Lancashire County Council has agreed to join forces with Natural England to help complete the red rose county’s part of the national England Coast Path.

This is part of a national project. It will enable people to walk places they’ve not been able to walk before

New rights of way and improvements to coastal access are planned along stretches including Freckleton to Preston, the Wyre estuary and Cockerham to Knott End.

The new route will be as close to the sea as possible and it is acknowledged much of it will go across private land.

Cabinet member County Coun Marcus Johnstone has agreed the council will work with Natural England - as long as the agency, the government’s adviser for the natural environment, pays for the £89,000 council staffing costs for the council’s part in planning, developing and establishing the path and improved access.

He said the new routes would be a natural extension of the existing Lancashire coast path, developed by the council in the 1990s and said: “This is part of a national project. It will enable people to walk places they’ve not been able to walk before.”

He continued: “It’s a step in the right direction - something that people have been wanting for many, many years and I think it’s long overdue.

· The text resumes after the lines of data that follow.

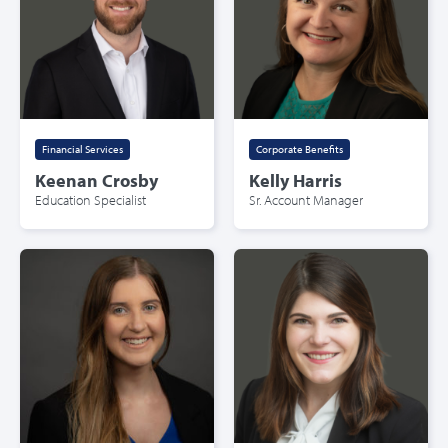
Financial Services
Corporate Benefits
Keenan Crosby
Kelly Harris
Education Specialist
Sr. Account Manager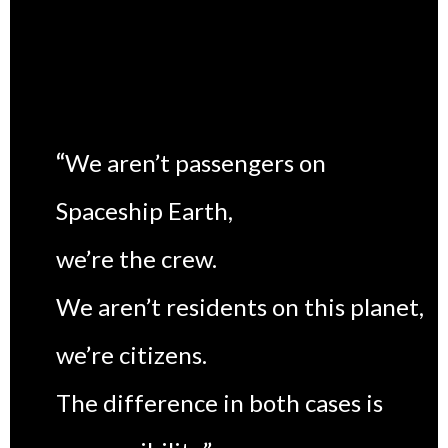
“
We aren’t passengers on
Spaceship Earth,
we’re the crew.
We aren’t residents on this planet,
we’re citizens.
The difference in both cases is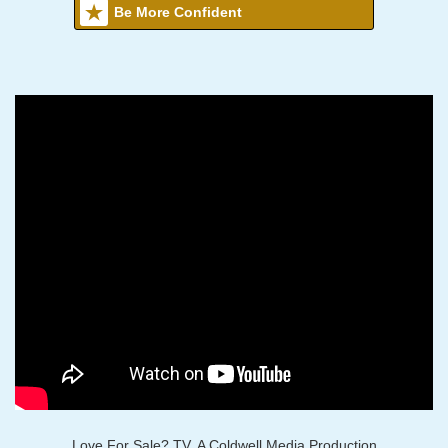
Be More Confident
Love For Sale? TV, A Coldwell Media Production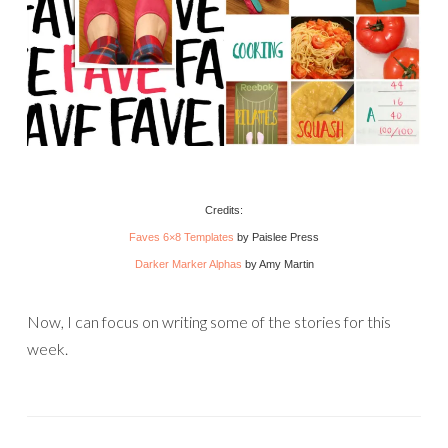
Credits:
Faves 6×8 Templates
by Paislee Press
Darker Marker Alphas
by Amy Martin
Now, I can focus on writing some of the stories for this
week.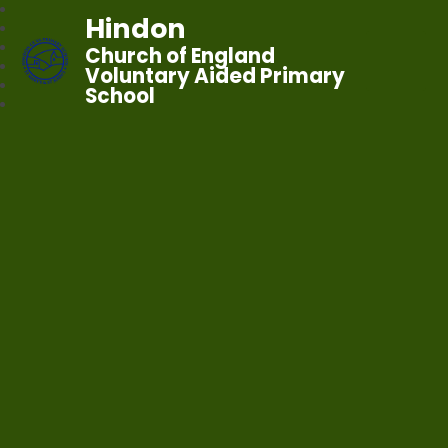
Hindon
Church of England
Voluntary Aided Primary
School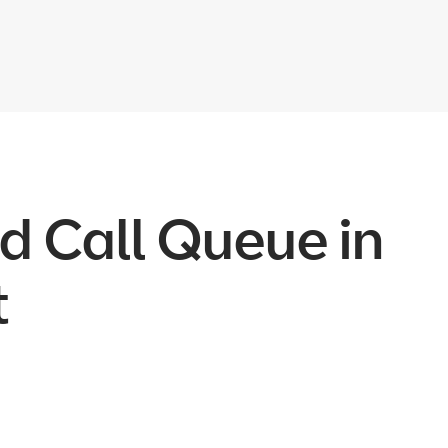
d Call Queue in
t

I think it’s a facility the county has needed for a very long time.”

But Dorothy Fairburn, North Regional Director of landowner’s organisation the Country Land and Business Association (CLA), said: “Surveys have shown the public want clearer indications on maps about where you can go and what you can do rather than more access, which can often have an adverse affect on farmers and other rural business owners in the area.”

She said more than 90 per cent of the English coast was already accessible and the £40m being spent nationally to complete the path would be better spent on other projects adding: “England has over 115,000 miles of public rights of way and more than 90 percent of the coast, which is not developed or in use by the military, is already accessible.

“The Government estimates it will cost a further £40m to complete the coast path programme over the next five years and this is money the CLA feels could be much better spent elsewhere.”

Work should start early next year on the Lancashire routes, with public consultation promised. There will be no additional costs to the council until 2020 when a quarter of the £60,000 path maintenance costs will have to be met by the council.

The council stressed land ownership will not change, but rights of public pedestrian access will be legalised.

The existing Lancashire Coastal Path covers 114 km from Silverdale to Freckleton but substantial parts of the route go inland, as it mainly follows existing public rights of way.

It is predicted the county’s new Coast Path will be just over 150km, with 40km of new route. The council says new access points will be created, existing access secured and improved and accessibility upgraded with, for example, stiles replaced with gates and, where possible, barriers removed altogether.

Natural England will take the lead in negotiating with landowners and will have responsibility for identifying access areas and making a proposal to the Government.

If the Secretary of State gives approval access will then be created.